# best inshore low-profile baitcaster?



## far out (Mar 25, 2009)

im looking for input on which inshore reel to look for. im thinking id like it to hold around 300 yards of 30 pound spectra, maybe a little less, and have as much drag as possible. i know i dont need 20 pounds, but i like big drags because theyre smooth at low settings, more consistent, and are there if i absolutely need it. i prefer as much stainless as possible, especially in the gear train. also the ability to toss an unweighted plastic or small live bait as far as reasonable is important. im considering revos, curados, the quantum energy pt, and a few others. i take good care of my gear, so abuse from fish is more of a problem than corrosion. thanks a bunch everybody


----------



## matt anderson (Jan 29, 2006)

Diawa saltist


----------



## deepsessions (Dec 30, 2008)

I use a daiwa coastal inshore, abu revo inshore, curado 300's and I will be using the revo toro 50 next month.

I like them all. All have good drags. I have not used spectra on them, just don't need it. 

I have 2 daiwa coastals inshores, great lo pros that palm very nice and sit low on the seat. These reels were made to fish the in the salt.
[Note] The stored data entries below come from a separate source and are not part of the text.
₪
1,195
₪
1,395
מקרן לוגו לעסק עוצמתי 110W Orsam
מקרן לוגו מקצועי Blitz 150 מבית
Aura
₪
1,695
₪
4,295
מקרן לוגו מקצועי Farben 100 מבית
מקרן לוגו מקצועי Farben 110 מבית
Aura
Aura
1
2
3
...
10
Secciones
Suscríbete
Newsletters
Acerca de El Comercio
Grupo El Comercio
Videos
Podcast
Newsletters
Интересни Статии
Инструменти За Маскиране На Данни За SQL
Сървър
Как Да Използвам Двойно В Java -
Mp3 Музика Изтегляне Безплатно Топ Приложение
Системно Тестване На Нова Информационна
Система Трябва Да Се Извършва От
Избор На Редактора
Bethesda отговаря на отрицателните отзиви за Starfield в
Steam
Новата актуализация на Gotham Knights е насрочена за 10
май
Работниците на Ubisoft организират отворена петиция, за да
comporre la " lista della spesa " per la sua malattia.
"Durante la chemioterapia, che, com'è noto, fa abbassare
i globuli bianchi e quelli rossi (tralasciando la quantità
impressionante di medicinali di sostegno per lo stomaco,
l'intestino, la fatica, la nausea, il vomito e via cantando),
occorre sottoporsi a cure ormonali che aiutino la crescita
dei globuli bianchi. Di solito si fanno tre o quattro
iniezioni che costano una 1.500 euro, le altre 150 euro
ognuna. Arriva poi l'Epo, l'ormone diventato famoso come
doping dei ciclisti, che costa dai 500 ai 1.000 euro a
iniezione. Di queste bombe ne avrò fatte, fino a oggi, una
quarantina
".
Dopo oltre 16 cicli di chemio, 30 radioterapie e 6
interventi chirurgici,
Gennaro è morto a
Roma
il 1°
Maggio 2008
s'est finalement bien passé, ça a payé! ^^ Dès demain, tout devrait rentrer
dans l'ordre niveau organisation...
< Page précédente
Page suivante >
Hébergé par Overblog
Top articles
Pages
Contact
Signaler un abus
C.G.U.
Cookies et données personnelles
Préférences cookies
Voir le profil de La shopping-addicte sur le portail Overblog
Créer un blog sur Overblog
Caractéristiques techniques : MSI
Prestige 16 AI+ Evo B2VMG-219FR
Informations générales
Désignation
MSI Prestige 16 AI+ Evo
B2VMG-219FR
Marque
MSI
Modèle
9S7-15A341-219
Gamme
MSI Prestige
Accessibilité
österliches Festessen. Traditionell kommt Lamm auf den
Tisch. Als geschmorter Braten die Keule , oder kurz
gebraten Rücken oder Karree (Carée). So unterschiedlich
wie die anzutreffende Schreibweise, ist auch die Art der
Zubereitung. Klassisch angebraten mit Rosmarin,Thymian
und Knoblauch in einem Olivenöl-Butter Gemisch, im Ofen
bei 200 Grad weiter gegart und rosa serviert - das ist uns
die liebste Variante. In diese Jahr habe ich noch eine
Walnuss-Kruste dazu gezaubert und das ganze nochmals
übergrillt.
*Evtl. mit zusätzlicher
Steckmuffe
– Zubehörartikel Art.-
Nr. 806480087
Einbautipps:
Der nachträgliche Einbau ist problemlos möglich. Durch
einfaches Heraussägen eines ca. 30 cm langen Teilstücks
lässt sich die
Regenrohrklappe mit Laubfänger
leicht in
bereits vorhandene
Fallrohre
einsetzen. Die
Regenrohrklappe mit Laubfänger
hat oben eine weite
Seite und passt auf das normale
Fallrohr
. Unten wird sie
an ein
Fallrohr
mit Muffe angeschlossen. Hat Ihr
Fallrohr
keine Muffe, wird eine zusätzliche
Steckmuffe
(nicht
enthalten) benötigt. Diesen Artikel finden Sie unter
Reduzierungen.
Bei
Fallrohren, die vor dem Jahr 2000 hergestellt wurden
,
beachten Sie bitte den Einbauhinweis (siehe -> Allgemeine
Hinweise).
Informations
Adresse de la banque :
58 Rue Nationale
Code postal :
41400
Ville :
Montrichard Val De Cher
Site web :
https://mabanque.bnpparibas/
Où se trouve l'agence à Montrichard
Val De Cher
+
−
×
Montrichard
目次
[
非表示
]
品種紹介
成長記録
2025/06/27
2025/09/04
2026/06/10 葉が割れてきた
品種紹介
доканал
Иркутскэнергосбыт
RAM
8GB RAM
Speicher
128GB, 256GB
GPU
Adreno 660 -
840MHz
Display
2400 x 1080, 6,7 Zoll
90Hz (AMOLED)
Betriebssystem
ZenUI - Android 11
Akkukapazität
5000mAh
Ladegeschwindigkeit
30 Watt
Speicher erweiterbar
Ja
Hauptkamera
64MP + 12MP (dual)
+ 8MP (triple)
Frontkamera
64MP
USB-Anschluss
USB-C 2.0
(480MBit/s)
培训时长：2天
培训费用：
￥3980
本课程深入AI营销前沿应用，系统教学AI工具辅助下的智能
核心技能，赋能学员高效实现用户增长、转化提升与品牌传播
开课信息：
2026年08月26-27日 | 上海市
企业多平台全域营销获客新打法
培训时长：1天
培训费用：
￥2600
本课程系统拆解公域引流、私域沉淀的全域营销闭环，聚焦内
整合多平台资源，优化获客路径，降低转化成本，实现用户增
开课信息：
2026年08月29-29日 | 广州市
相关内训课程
I will be putting 1 of them up on the bst board shortly.


----------



## spiderhitch (Nov 9, 2005)

diawa pluton is a very nice baitcaster,i put over 300yds. of 30 pound diawa braid on the reel and the reel is built like a mini saltiga.another good baitcaster is the revo inshore i don't think your going to get 300yds on it though go with the revo toro those reels pump out 24 pounds of drag and will hold way over 300 yd. of 30 braid the 50 and 60 models,the 60 also has a clicker.


----------



## far out (Mar 25, 2009)

the pluton seems like an awesome reel, i hadnt been considering it because it was a little larger though. how light a lure do you think is throwable on the pluton or toro with the slightly bigger spools? im a pretty competent caster and this isnt going to be for distance or anything


----------



## FishinAddiction (May 9, 2006)

curados are great bass fishing reels but my experience with them in saltwater is limited....although, now that I am typing this, I'm reminded that I did land about a 50+ pound cownose ray on night from gloucester pier with that reel


----------



## gilly21 (Feb 15, 2006)

Abu Revo SXT.......


----------



## jlentz (Sep 11, 2005)

I have used the Daiwa Coastal inshore for a few years now with no problems. I do not use braid, I have it spooled with 12lb Sufix tri. I have caught many fish and the drag has worked flawlessly. I purchased some Smooth Drag Carbontex drag washers for it but have not installed them yet as the stock drag still works perfectly. The best test I gave it was probably fishing for false albackore and small Mahi and it was a blast on the light tackle. I also fish the Quantum Energy which is also much nicer than the Daiwa with an external cast control. The Quantum casts a little better than the daiwa but I have not used it as much. My brother uses his Quantum with braid and loves it. It also has held up well on Mahi and Albies. I will probably pick up a Daiwa Pluton this summer, it looks like an awesome reel.

John


----------



## matt anderson (Jan 29, 2006)

matt anderson said:


> Diawa saltist


Oops read the post wrong, go with a Revo


----------



## Jesse Lockowitz (Feb 13, 2006)

i love my new curado's, they are sweeeeeeeet



Jesse


----------



## New Kent Newbie (Apr 25, 2006)

They are all awsome revo inshore, coastal, and curado. The curados are better for throwing lighter weights and if you get a revo make sure you get the inshore saltwater will desrtroy the the other revos i know from experience


----------



## FishinAddiction (May 9, 2006)

yeah saltwater destroyed one of my brand new revos in one weekend


----------



## matt anderson (Jan 29, 2006)

Redfish Pro said:


> yeah saltwater destroyed one of my brand new revos in one weekend


what make of revo ? Inshore,Toro?


----------



## FishinAddiction (May 9, 2006)

Im sorry! It was the Black Max....not a revo!


----------



## matt anderson (Jan 29, 2006)

Redfish Pro said:


> Im sorry! It was the Black Max....not a revo!


yea ...

walmart sells one that looks like the inshore, and suke in the salt water


----------



## justinfisch01 (Feb 19, 2006)

I am using a Shimano Curado DSV 301(left) It is an awesome reel and holds a ton of line. The only other choice I think is a quality reel is the Abu Revo Toro. They are pretty nice. But I really like my Curado. Check out the Youtube videos of Curado DVS 300 and some pretty tough fish are landed with them, Cobia..bullreds,etc


----------



## AbuMike (Sep 3, 2007)

Redfish Pro said:


> yeah saltwater destroyed one of my brand new revos in one weekend





matt anderson said:


> what make of revo ? Inshore,Toro?





Redfish Pro said:


> Im sorry! It was the Black Max....not a revo!


Thats what I thought...


----------



## SIMRAD (Apr 12, 2009)

I'm a fan of the Curado or Citica series by shimano.


----------